Problem requirements – Duplicate the part of the observability job listing between "- Evaluate, integrate, and" and "and observability coverage.", inclusive.

Excerpted text –
>>>>

Key Skills: Azure, Kubernetes, Terraform, Bash Shell, AWS, GCP, Microservices, Python, Observability, Site Reliability Engineer, Data Governance, Data Privacy.
Roles & Responsibilities:
- Define and evolve the observability vision and roadmap for our cloud-native healthcare platform.
- Architect and implement standardized observability frameworks (metrics, logs, traces, events, profiling) across services.
- Collaborate with platform, SRE, and product teams to instrument services using OpenTelemetry and other modern observability tooling.
- Build and maintain dashboards, alerts, and SLOs that reflect both technical and business health indicators.
- Evaluate, integrate, and optimize observability tools (e.g., Datadog, Prometheus, Grafana, Tempo, Loki, Elastic).
- Lead incident analysis and postmortem reviews, driving improvements in system resilience and observability coverage.
- Ensure observability practices align with healthcare compliance standards (e.g., HIPAA, HITRUST).
- Mentor engineers and promote a culture of observability-first development.
Experience Required:
- 12 - 20 years of experience leading SRE or observability initiatives in large-scale distributed systems.

<<<<

Available data –
>>>>

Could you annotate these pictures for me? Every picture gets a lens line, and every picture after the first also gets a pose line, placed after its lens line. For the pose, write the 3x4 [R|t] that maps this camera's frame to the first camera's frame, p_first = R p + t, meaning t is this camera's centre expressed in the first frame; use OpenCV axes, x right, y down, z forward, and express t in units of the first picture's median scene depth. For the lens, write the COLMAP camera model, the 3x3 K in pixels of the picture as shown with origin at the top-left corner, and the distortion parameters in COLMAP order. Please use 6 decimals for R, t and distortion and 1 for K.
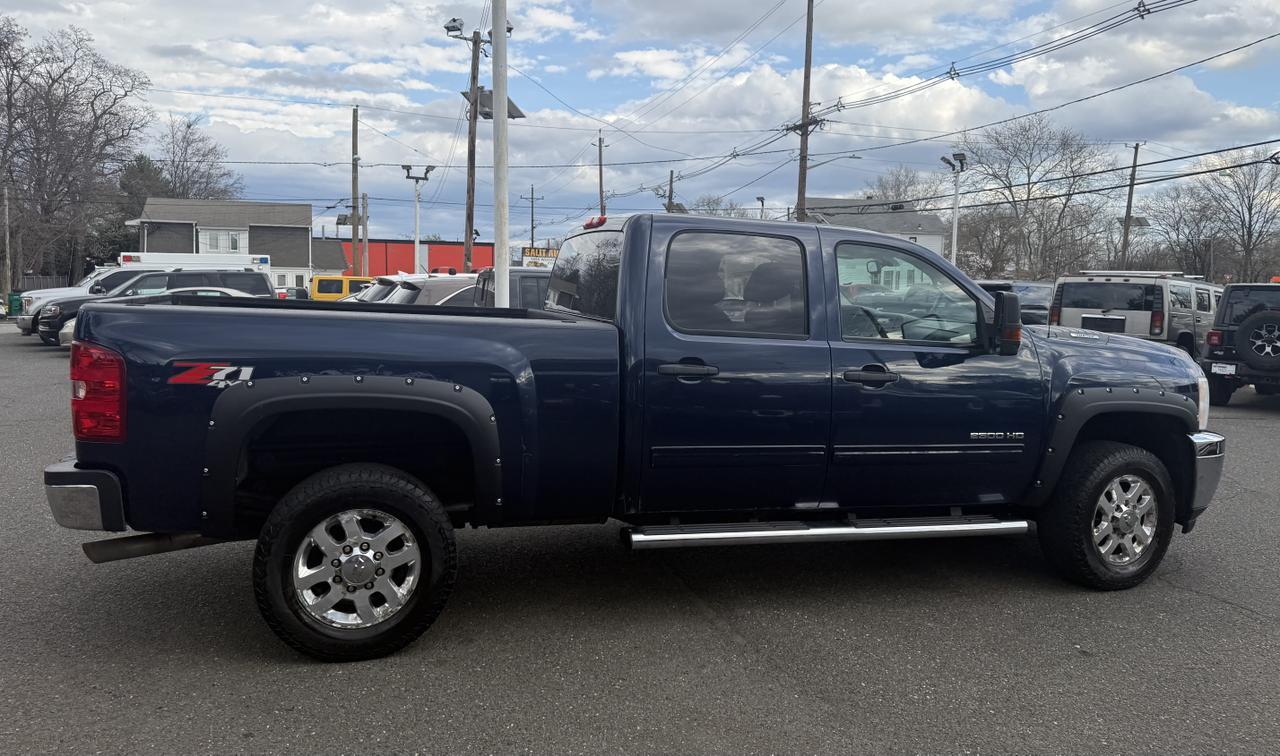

<<<<

The completed task –
- Evaluate, integrate, and optimize observability tools (e.g., Datadog, Prometheus, Grafana, Tempo, Loki, Elastic).
- Lead incident analysis and postmortem reviews, driving improvements in system resilience and observability coverage.